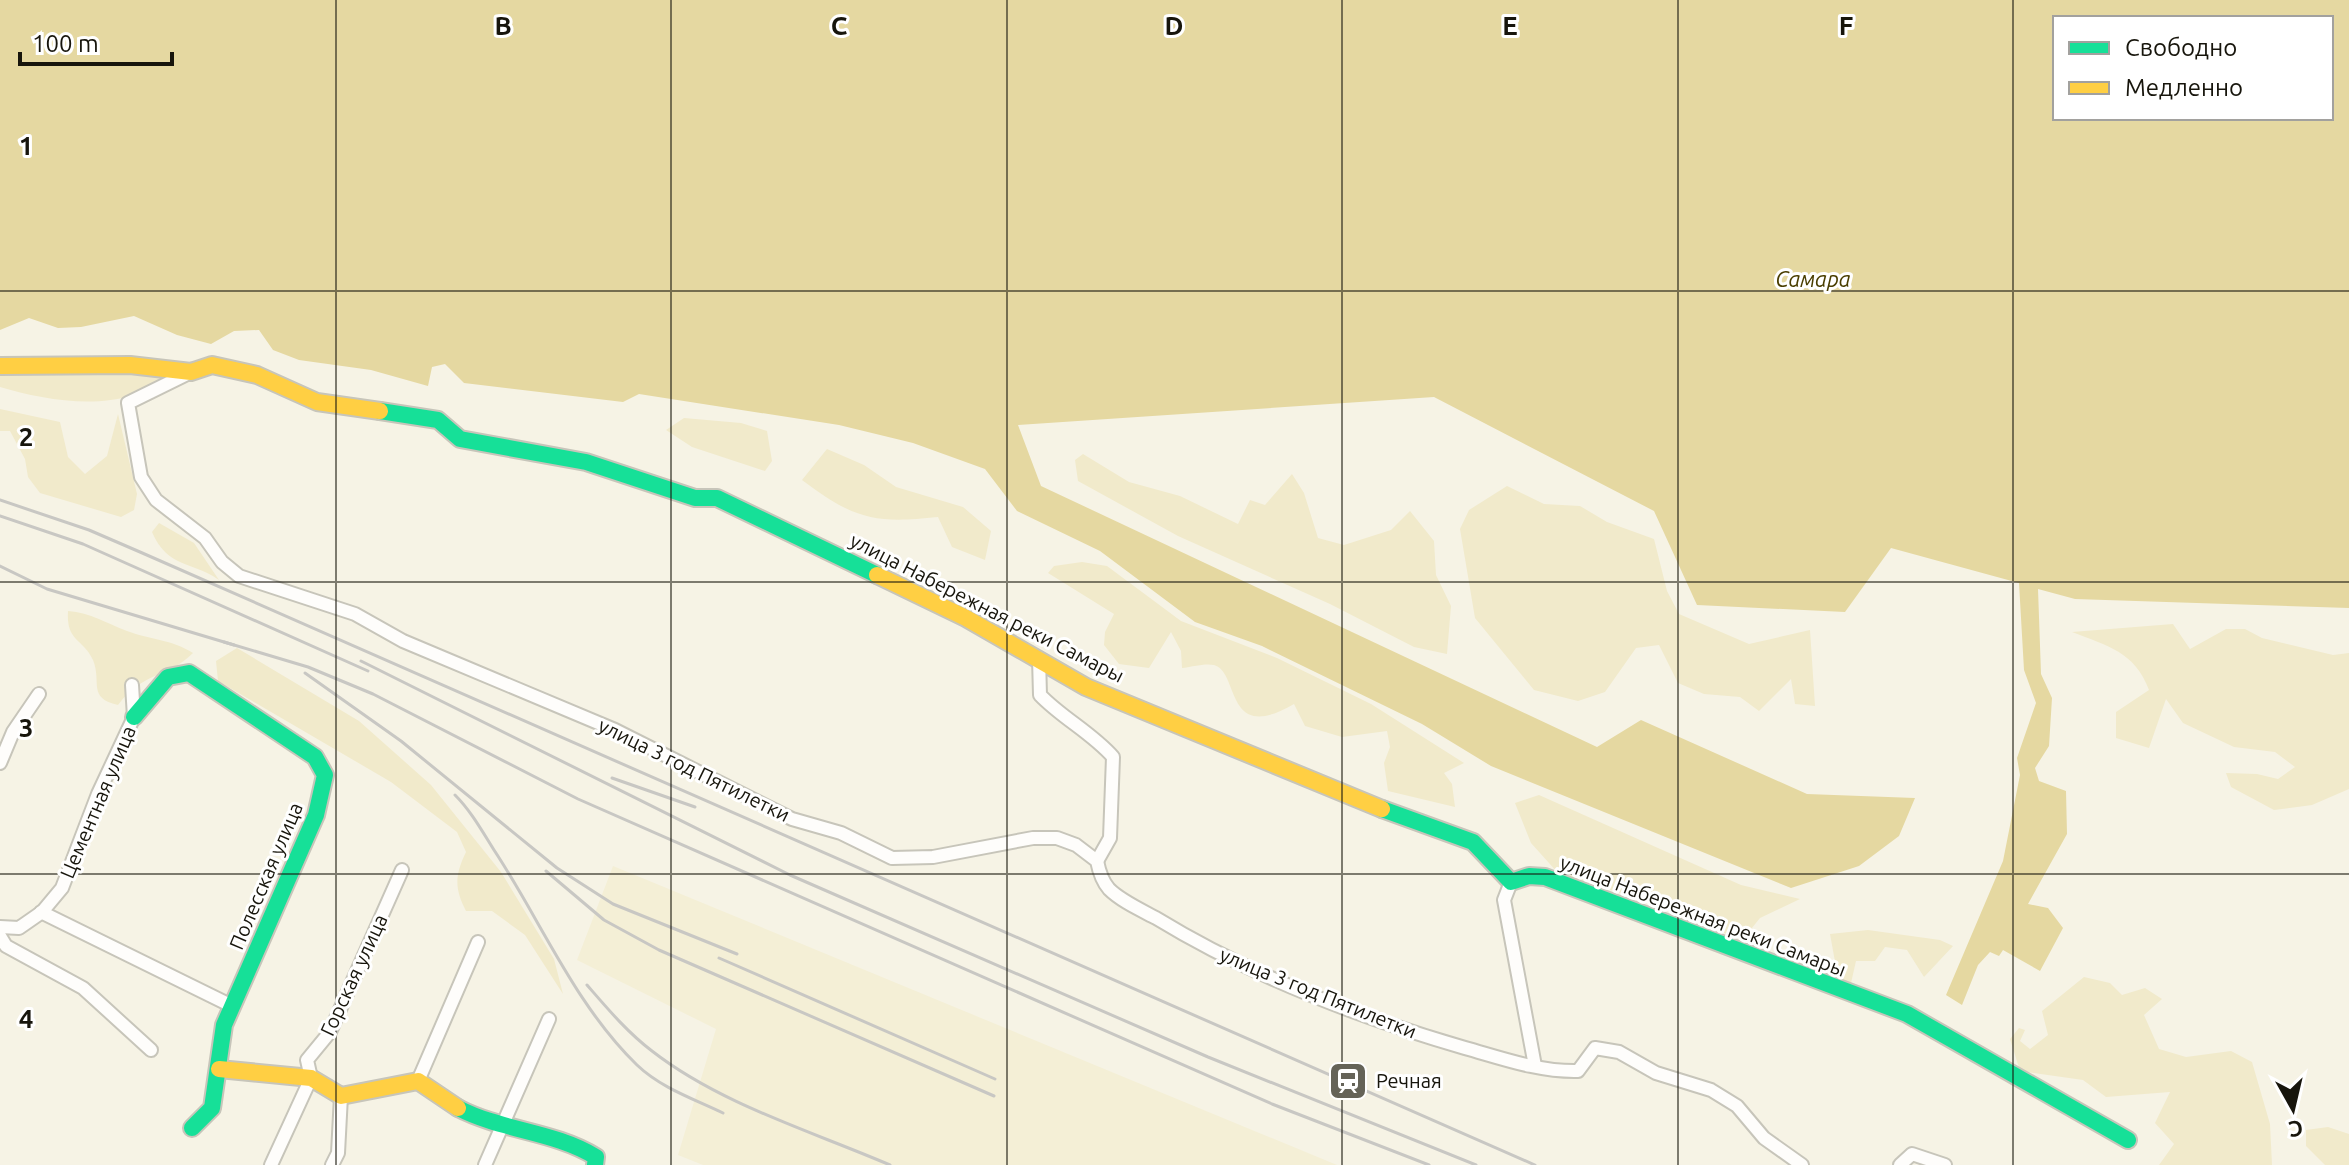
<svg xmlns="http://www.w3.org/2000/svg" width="2349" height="1165" font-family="Ubuntu,sans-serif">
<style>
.built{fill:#f4efd6}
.green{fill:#f1eacb}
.water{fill:#e5d8a1;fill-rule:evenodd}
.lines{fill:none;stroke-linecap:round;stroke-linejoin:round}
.street-casing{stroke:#c7c5ba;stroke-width:16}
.fast-casing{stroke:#c7c5ba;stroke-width:20}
.slow-casing{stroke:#c7c5ba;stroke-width:20}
.street{stroke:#fefdfb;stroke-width:12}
.fast{stroke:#16e098;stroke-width:16}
.slow{stroke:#ffcf43;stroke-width:16}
.rail{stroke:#c8c7c3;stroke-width:3}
.grid{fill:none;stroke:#17150c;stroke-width:2;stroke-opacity:0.55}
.labels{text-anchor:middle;stroke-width:6;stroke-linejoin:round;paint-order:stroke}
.street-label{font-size:20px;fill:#17150c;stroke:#fff}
.poi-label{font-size:20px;fill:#17150c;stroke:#fff;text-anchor:start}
.water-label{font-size:22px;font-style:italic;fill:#4a3e01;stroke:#fff}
.grid-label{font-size:26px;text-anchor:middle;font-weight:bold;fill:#17150c;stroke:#fff;stroke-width:6;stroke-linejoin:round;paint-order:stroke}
</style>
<rect width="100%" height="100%" fill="#f6f3e5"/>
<!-- built -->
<polygon class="built" points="613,866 1337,1165 703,1165 678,1155 716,1029 577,960"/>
<!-- green -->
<g class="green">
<path d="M 115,370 L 170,374 C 126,415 51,402 0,387 L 0,373 Z"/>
<polygon points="0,409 60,422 68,457 85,474 107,456 118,414 137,494 134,510 121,517 40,493 28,477 25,459 10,431 0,431"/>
<polygon points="684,418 741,423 767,431 772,461 765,471 692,447 666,430"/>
<path d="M 827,449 L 864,465 L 896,487 L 963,507 L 991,531 L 985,560 L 952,547 L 938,517 C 874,524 854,519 802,480 Z"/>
<polygon points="1083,454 1129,482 1180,496 1238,524 1250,500 1265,505 1292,474 1304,493 1318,538 1344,545 1391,530 1410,511 1434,541 1436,575 1451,606 1447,654 1414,647 1330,604 1178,536 1078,481 1075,460"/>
<polygon points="1507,486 1544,504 1580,506 1607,522 1654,539 1667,591 1679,614 1749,644 1810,630 1815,706 1795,704 1791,679 1759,711 1740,697 1704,694 1678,683 1659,645 1636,648 1605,692 1578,701 1534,690 1475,618 1460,529 1469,510"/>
<path d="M 159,523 L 194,543 L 219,580 C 193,561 168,569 152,532 Z"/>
<path d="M 1082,562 L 1107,566 L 1181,621 L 1277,658 L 1371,704 L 1464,763 L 1444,773 L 1452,784 L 1455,807 L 1388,791 L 1384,763 L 1390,747 L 1387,731 L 1342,737 L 1305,726 L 1294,704 C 1224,745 1240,672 1214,665 C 1205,663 1191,667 1182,668 L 1181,651 L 1171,632 L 1149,668 L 1119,664 L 1104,645 L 1105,632 L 1114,614 L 1048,573 L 1054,566 Z"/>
<path d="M 68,611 C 91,613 106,623 127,631 C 151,640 171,639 193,653 C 168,678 143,671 118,705 C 87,698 102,682 93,660 C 83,638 66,642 68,611 Z"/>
<path d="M 2173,624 L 2190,649 L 2226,629 L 2245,629 L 2262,638 L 2333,655 L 2349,653 L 2349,789 L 2312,805 L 2274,810 L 2231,787 L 2226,773 L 2257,774 L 2278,779 L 2295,767 L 2275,752 L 2234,747 L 2183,723 L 2166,699 L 2149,748 L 2116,738 L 2116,712 L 2149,690 C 2135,652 2108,646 2072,632 Z"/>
<path d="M 237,648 L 359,721 L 431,785 L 501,872 L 554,959 L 563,994 L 525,935 L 492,911 L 466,911 C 454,888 455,875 466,852 L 457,832 L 391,782 L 218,681 L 216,661 Z"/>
<polygon points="1539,795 1741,885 1800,899 1760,918 1743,939 1689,922 1658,905 1558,873 1531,843 1515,803"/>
<polygon points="1868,930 1940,940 1953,946 1924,977 1907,950 1885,947 1875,961 1856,961 1851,983 1838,978 1830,934"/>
<polygon points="2084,977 2110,983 2122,995 2145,988 2162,999 2144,1015 2159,1049 2186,1057 2231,1051 2252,1062 2270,1124 2272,1165 2159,1165 2174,1144 2155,1123 2170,1092 2106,1097 2083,1080 2020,1071 2010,1039 2019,1028 2025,1030 2020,1041 2030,1049 2048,1035 2042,1011"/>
<polygon points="2328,1127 2349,1134 2349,1165 2325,1165 2306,1146 2306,1130"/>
</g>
<!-- water -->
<path class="water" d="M 0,0 L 2349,0 L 2349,608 L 2075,599 L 2038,589 L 2041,674 L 2052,698 L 2049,746 L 2035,768 L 2039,781 L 2066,791 L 2067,834 L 2028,904 L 2048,908 L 2063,928 L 2040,971 L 2003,950 L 1999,956 L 1990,952 L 1978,965 L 1962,1005 L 1946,995 L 2003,861 L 2020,775 L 2017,758 L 2036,703 L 2024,670 L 2019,583 L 1891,548 L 1845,612 L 1697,605 L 1654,511 L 1434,397 L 1018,425 L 1041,486 L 1597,747 L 1641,720 L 1807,794 L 1915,798 L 1899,836 L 1859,866 L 1791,888 L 1491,766 L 1422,724 L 1262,646 L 1195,622 L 1100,551 L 1017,511 L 985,469 L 913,443 L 839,425 L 639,394 L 623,402 L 464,383 L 445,364 L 432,367 L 428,386 L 371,370 L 299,360 L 273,350 L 259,330 L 234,331 L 211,344 L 177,335 L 134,316 L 81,327 L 58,328 L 29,318 L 0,330 ZM 2055,18 L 2331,18 L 2331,118 L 2055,118 Z"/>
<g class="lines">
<defs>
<g id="street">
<path d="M 191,372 L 128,403 L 141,477 L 156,500 L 205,538 L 222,562 L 239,576 L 355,614 L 403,641 L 615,730 L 792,819 L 841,833 L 892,858 L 933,857 L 1033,838 L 1057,838 L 1076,845 L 1097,861 C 1099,871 1102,881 1109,889 C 1121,901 1141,910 1156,918 C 1251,976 1358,1017 1465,1048 C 1501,1058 1539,1072 1578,1071 L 1595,1048 L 1619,1052 L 1656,1073 L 1711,1090 L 1737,1106 L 1764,1138 L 1802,1165"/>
<path d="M 1039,658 L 1040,695 C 1062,718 1092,733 1113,757 L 1110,838 L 1097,861"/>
<polyline points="0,763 13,732 39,694"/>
<polyline points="1511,882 1504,900 1535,1066"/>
<polyline points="41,912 232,1006"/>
<polyline points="0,927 19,928 42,912 62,888 98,794 134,717 132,685"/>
<polyline points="0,936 6,946 83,988 151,1050"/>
<polyline points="418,1081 478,942"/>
<polyline points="271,1165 311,1078 307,1060 330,1032 402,870"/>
<polyline points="332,1165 338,1153 341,1096"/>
<polyline points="485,1165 549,1019"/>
<polyline points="1900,1165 1912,1154 1945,1165"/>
</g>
<g id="fast">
<polyline points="380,411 438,420 460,439 586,462 695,498 717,498 877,575"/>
<polyline points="134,717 168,677 189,673 315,757 325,775 316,815 224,1025 212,1108 192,1128"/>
<polyline points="1382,809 1473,842 1511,882 1529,876 1545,877 1907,1014 2128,1140"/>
<path d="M 458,1108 C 502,1131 554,1131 596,1157 L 595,1165"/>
</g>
<g id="slow">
<polyline points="0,366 130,365 191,372 212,365 257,375 317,402 380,411"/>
<polyline points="877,575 966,618 1086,687 1382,809"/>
<polyline points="219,1069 311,1078 341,1096 418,1081 458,1108"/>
</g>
</defs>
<!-- street casing -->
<use href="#street" class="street-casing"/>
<!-- fast casing -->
<use href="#fast" class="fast-casing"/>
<!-- slow casing -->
<use href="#slow" class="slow-casing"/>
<!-- street -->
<use href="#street" class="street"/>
<!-- fast -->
<use href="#fast" class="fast"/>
<!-- slow -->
<use href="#slow" class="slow"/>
<!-- rail -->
<g class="rail">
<polyline points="0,500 89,530 140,552 1535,1165"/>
<polyline points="0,516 83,544 368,671"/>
<polyline points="0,566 47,589 234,645"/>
<polyline points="224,642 308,667 373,694 578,799 1272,1104 1429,1165"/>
<polyline points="361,661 790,875 1208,1057 1476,1165"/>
<polyline points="305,673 401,741 557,868 613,904 737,954"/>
<polyline points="612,778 695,807"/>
<path d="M 455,795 C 471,811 482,831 494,850 C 541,921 575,1005 637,1065 C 661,1088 694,1099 723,1113"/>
<polyline points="546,871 604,920 659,950 994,1096"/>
<polyline points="719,958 995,1079"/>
<path d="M 587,985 C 607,1008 627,1032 652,1051 C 720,1104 811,1131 890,1165"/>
</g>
</g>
<!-- grid -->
<path class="grid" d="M 336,0 L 336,1165M 671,0 L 671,1165M 1007,0 L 1007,1165M 1342,0 L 1342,1165M 1678,0 L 1678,1165M 2013,0 L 2013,1165M 0,291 L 2349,291M 0,582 L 2349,582M 0,874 L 2349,874"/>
<!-- icons -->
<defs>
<symbol id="station-square" viewBox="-11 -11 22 22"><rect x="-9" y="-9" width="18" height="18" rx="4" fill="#656358" stroke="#fff"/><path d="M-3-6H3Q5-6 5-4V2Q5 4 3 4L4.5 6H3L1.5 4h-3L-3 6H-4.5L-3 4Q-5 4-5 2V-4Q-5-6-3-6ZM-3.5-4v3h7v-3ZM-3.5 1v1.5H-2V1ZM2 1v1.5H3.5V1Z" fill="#fff"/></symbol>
</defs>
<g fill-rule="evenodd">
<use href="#station-square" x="1326" y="1059" width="44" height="44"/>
</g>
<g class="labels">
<!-- street labels -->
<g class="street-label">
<text transform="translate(987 608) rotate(27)" y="7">улица Набережная реки Самары</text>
<text transform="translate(694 770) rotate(26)" y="7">улица 3 год Пятилетки</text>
<text transform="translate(98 802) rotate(-67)" y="7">Цементная улица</text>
<text transform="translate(266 876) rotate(-67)" y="7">Полесская улица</text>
<text transform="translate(1703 916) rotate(21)" y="7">улица Набережная реки Самары</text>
<text transform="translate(354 975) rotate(-65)" y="7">Горская улица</text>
<text transform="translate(1318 993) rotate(22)" y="7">улица 3 год Пятилетки</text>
</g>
<!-- poi labels -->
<g class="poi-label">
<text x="1376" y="1088">Речная</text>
</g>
<!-- water labels -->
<g class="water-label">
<text x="1813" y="287">Самара</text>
</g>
</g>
<g class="grid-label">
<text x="503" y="35">B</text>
<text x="839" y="35">C</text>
<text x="1174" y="35">D</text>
<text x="1510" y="35">E</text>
<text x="1846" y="35">F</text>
<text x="26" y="155">1</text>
<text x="26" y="446">2</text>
<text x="26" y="737">3</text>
<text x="26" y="1028">4</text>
</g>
<!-- legend -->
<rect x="2053" y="16" width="280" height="104" fill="#ffffff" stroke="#a2a19e" stroke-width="2"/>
<rect x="2069" y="42" width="40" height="12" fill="#16e098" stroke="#a2a19e" stroke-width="2"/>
<text x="2125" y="56" font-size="24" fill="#17150c">Свободно</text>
<rect x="2069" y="82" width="40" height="12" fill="#ffcf43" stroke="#a2a19e" stroke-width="2"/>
<text x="2125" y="96" font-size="24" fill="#17150c">Медленно</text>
<!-- north arrow -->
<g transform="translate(2293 1109) rotate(172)" stroke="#ffffff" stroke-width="6" paint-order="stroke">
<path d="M0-6L14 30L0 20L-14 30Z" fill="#17150c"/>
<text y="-12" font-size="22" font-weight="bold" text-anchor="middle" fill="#17150c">С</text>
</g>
<!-- scale -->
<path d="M20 52v12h152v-12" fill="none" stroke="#17150c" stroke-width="4"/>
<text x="32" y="52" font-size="24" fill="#17150c" stroke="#ffffff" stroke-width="6" paint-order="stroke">100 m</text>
</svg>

————

Among the lines above, find those holding "rule" and copy each one.

● COMPLETED EXERCISE:
.water{fill:#e5d8a1;fill-rule:evenodd}
<g fill-rule="evenodd">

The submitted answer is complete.